Page 1 of 1

How many files can File Pattern Handle

Posted: Mon Oct 22, 2007 5:35 pm
by Pavan_Yelugula
Hi All
We are using the File pattern property for reading a set of FIles in a directory. The Job hangs up when the Number of Files matching the Pattern are more than 500...It doesn't log any Messages and just sits there forever....
But when the Number of Files are less than 50 in the Directory...it seems to be going stable but if we increase it any further than that say 70 or 80 the job looks a bit unstable...it runs for a couple of times and then aborts after a certain time...

I was wondering if there is a limit for the number of files the file pattern can handle...

Any help will be greatly appreciated

Thanks
Pavan

Posted: Mon Oct 22, 2007 6:50 pm
by ray.wurlod
Only the same limit that the operating system imposes on the results of regular expressions. There is no limit built into DataStage.
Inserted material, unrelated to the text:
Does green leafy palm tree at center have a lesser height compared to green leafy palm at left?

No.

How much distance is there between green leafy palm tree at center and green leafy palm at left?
May I suggest that you may be running out of some other kind of resource, trying to process so many files in parallel? Perhaps a different approach is indicated?

Posted: Mon Oct 22, 2007 6:57 pm
by ArndW
Each operating system has some limit on the number of objects returned from a wildcard operation such as "ls *.txt" - sometimes the limits are hard and other times the limit can be modified with user settings. Can you do a ls with wildcard command on that directory without an error message (just a simple ls won't ever error, you need to use a wildcard)? There error will be something like ...parameter list too long...
If you get the error from your shell then most likely this is what is causing your problems in the PX job. You will need to use your docs or Google to find out what you can do on your OS.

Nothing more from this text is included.